Bevor Segler einen Langtörn wagen, sollten sie wissen, worauf sie sich einlassen, sagt Frank Praetorius, Skipper und Vorstandsmitglied der Kreuzer-Abteilung im Deutschen Segler-Verband (DSV) in Hamburg. «Alle müssen wissen, dass Nachtfahrten dabei sind und sich je nach Wetter das Ziel auch ändern kann.» Außerdem sollte die Crew vorher einmal zusammenkommen und klären, was jeder für Vorstellungen hat.
Nur haben Chartersegler, die einen Mitsegeltörn buchen, dazu in der Regel keine Möglichkeit. Den Skipper bekommen sie meist auch vor die Nase gesetzt. Frank Praetorius rät daher, als Gruppe zu buchen. «Problematisch kann es ganz schnell bei einer zusammengewürfelten Crew werden», so Jürgen Feyerabend von der Kreuzer-Abteilung des DSV. Fremden sieht man Marotten nicht so leicht nach. Bei Nonstop-Törns kommt hinzu: Die Crew kann sich tagelang nicht aus dem Weg gehen.
Da ist es kein Wunder, dass an Bord der Überführungsyacht die Stimmung gereizter wird. Während die Crew darauf drängt, es auch bei Schwachwind mit Segeln zu versuchen, blockt der Skipper ab. Außerdem machen sich die Strapazen des Wachegehens bemerkbar. Wenn dann noch ständig jemand mit Heldengeschichten aus seinem Seglerleben prahlt, liegen schon mal Nerven blank.
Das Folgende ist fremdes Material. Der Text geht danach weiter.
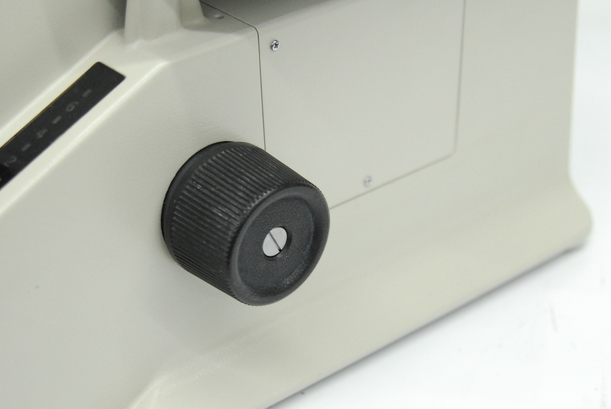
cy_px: 187
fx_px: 1475
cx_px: 209
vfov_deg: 15.8
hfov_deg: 23.3
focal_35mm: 87
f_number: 3.2
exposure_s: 1/125
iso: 800
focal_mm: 35
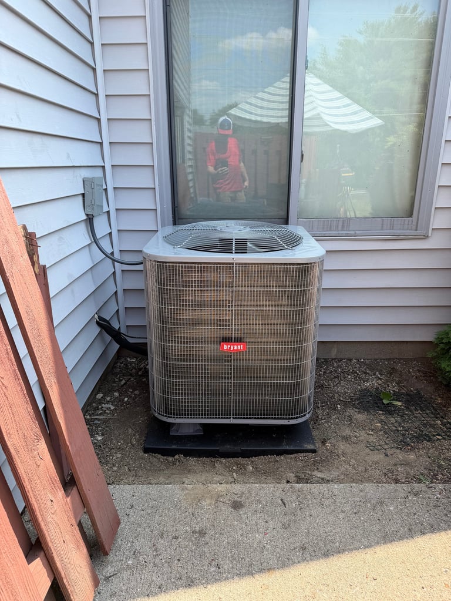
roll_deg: +0.1
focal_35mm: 24
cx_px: 226
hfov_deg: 56.8
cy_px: 300
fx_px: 417
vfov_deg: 71.6
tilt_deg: -17.8
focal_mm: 6.76
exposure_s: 1/1075
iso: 80
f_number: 1.78
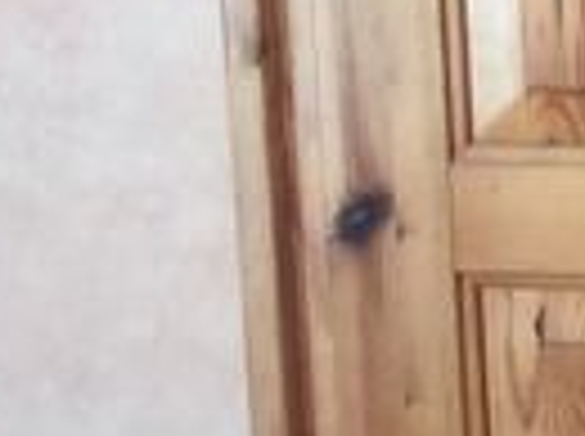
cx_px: 1395
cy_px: 110
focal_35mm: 246
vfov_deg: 6.0
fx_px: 4150
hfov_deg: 7.5
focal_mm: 3.3
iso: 80
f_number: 2.4
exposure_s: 1/25
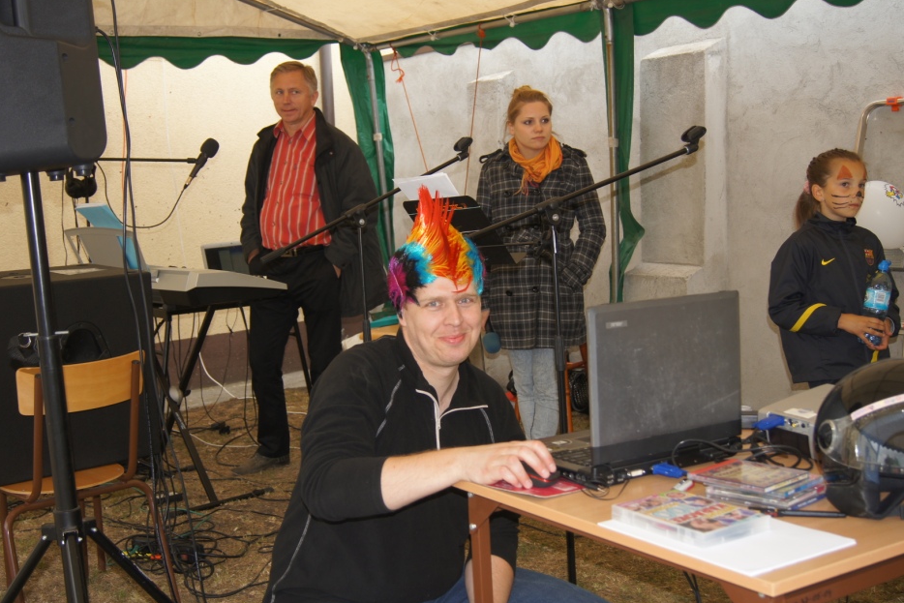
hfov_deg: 42.7
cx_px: 439
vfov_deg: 29.3
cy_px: 300
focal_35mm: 46
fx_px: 1155
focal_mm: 28
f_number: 4.5
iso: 200
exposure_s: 1/60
Umso wichtiger ist die Rolle des Skippers. «Er muss ein Gespür dafür haben, dass es gar nicht erst zur Krise kommt», sagt Dunker. Mit dem Führungsschema «Captain's word is law» - das Wort des Kapitäns ist Gesetz - komme man oft nicht mehr weiter. Dunker setzt darauf, dass die Crew Konflikte aus sich selbst heraus löst.
Doch selbst mit einem brummigen Seebär an Bord löst sich manchmal die angespannte Stimmung wie von selbst. Nach drei Tagen und Nächten Fahrt brist es kurz vor Barcelona auf, die Überführungscrew kann endlich die Segel setzen. Ins Ölzeug eingepackt stehen sie strahlend an Deck, und der Rudergänger brüllt in den strömenden Regen: «Ich liebe Segeln!»
Zur Vorbereitung eines Langtörns gehört auch, Vorkehrungen gegen Seekrankheit zu treffen, denn sie kann jeden treffen. Zur Vorbeugung sollte einige Tage vor Törnbeginn die Ernährung auf histaminarme Kost umgestellt werden, rät Carsten Kemmling von der Zeitschrift «Yacht» in Hamburg. Studien wiesen darauf hin, dass ein erhöhter Histaminspiegel im Blut Seekrankheit auslöst. Auf geräuchertes Fleisch, Fischkonserven, gereiften Käse, aber auch Rotwein sollten Segler besser verzichten. Zu empfehlen seien Obst und Vitamin C. Die Einnahme von Vitamin-C-Tabletten kann laut Kemmling auch helfen, wenn Segler unterwegs Anzeichen der Seekrankheit spüren.